Many years ago, an old school Volkswagen exec said to me: “If I want to have visions, I simply drink a few bottles more.”
How things have changed. Nowadays, if you want to be a CEO, you must have a vision. Winterkorn’s vision is world domination by 2018. His colleague Karl-Friedrich Stracke also has a brand new vision. According to Germany’s Focus Magazin, Stracke said at a meeting for the upper management:
“My vision is: Opel/Vauxhall will book from, 2016 one billion Euro in profit, will have a gross margin of 5 percent and a market share of 8.5 percent in Europe.”
Of course, costs and profits will have to be a center of attention for that, Stracke said. Of course they have. According to Focus, Stracke has a list of rather uninspired action items:
- In Germany, (where fleet sales are not super high) Opel wants to have more fleet sales.
- In the UK, (where for tax reasons a car is often part of the pay package and fleet sales dominate,) Vauxhall wants to have more retail sales
- Costs have to come down
- Profits have to go up
- Until 2014, Opel will launch 30 new cars
- Scale effects with GM have to be used more intensively, for instance with seats and brakes
Pretty lame, no? Someone get him a consultant who can come up with a more rip-roaring vision.
Could it be that Stracke hasn’t received the memo that they are getting impatient at the RenCen? Girsky etc. are thinking more in terms of the next quarter than in 2016 visions.
Why 2016? I have no idea. But I have a suspicion: CEO contracts in Germany usually go for a 5 year term, and Stracke signed on in April 2011 …

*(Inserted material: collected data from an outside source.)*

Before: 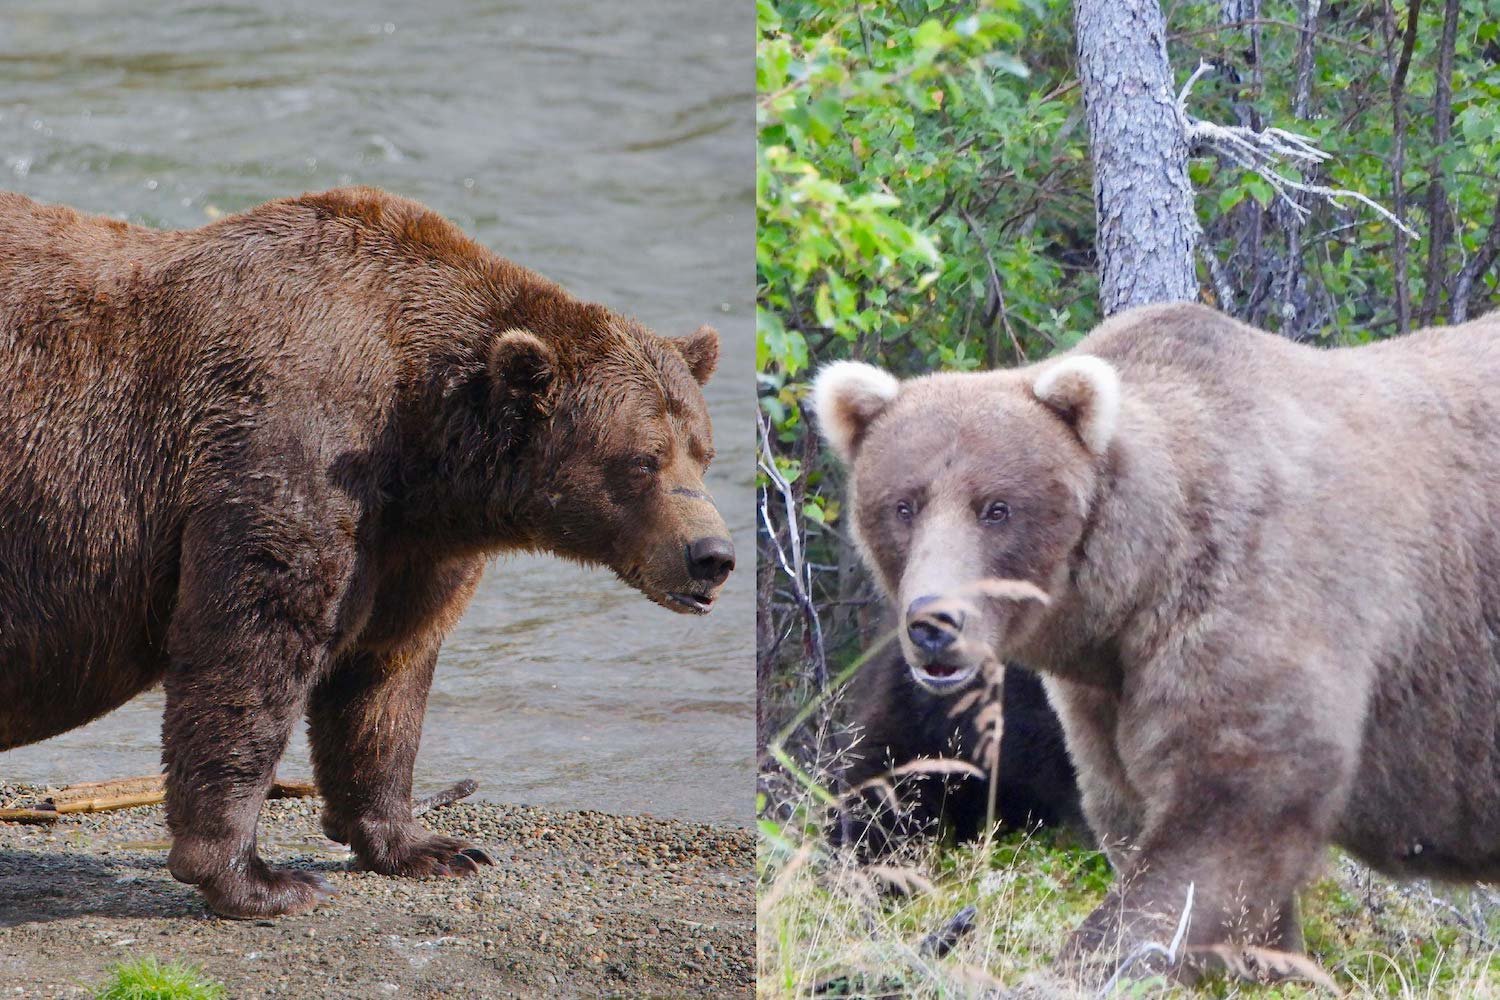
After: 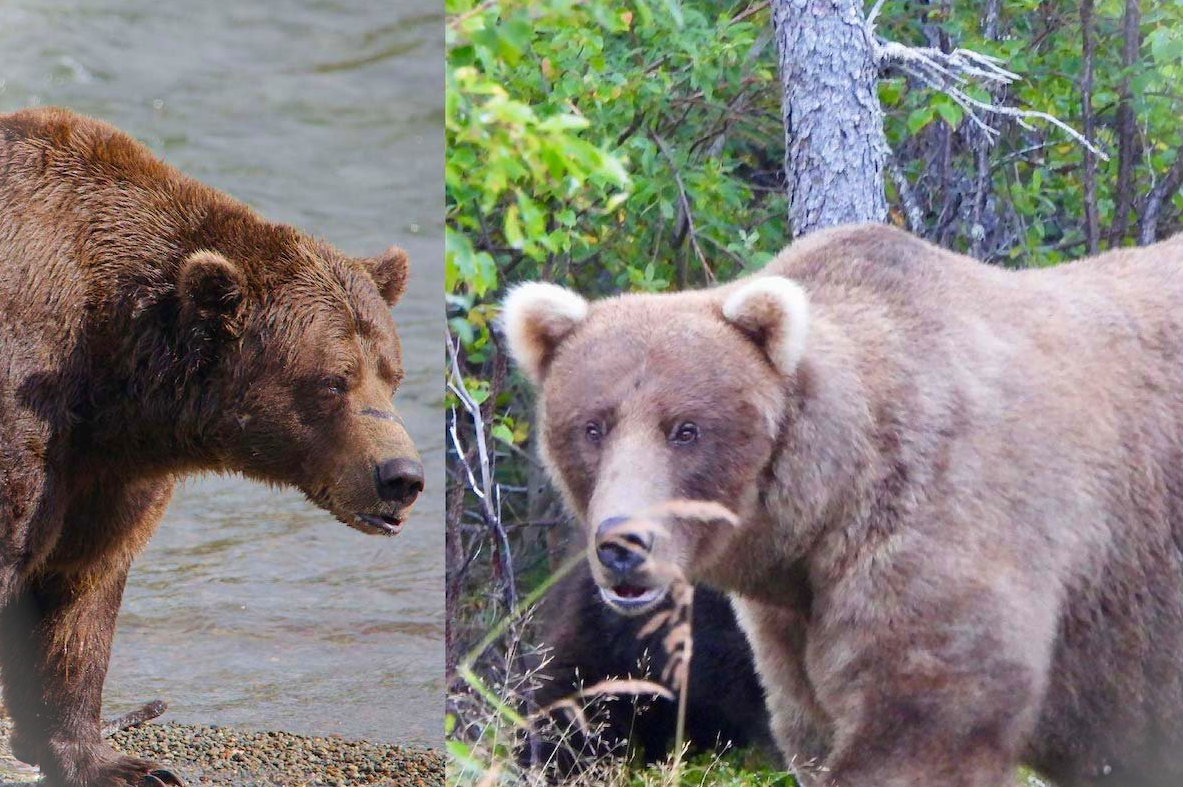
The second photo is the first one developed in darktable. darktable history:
velvia: on, module defaults
vignetting: fall-off start 100%, brightness 0.3, saturation 0
crop and rotate: left 20.74%, top 7.912%, right 0.375%, bottom 13.378%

As an owner of an Opel product (that my wife and I love), I sure hope that he can produce results fast enough to keep the GM axe from falling. As much as we lamented the loss of Saturn (yeah, we’re THAT kind of crazy), it was not so bad because we knew we’d still be able to buy a GM-badged Opel over at Buick.
If opel dies, what will happen to the American autos based on opel platforms?
They will continue to be made in Canada and elsewhere. Opel as a company is not indispensable.
Yeah, and after the next facelift, they will heavily decontent them and go back to us-standards.
And we all know (from history) where that has led GM.
Finally after 6 years they ‘ll be back were they were when they introduced “fine” cars like the J-bodies, X-bodies etc. that no-one will buy.
His vision has a huge obstacle: the European economy.
gross margin of 5 percent? pardon my ignorance, is that typical for automotive industry?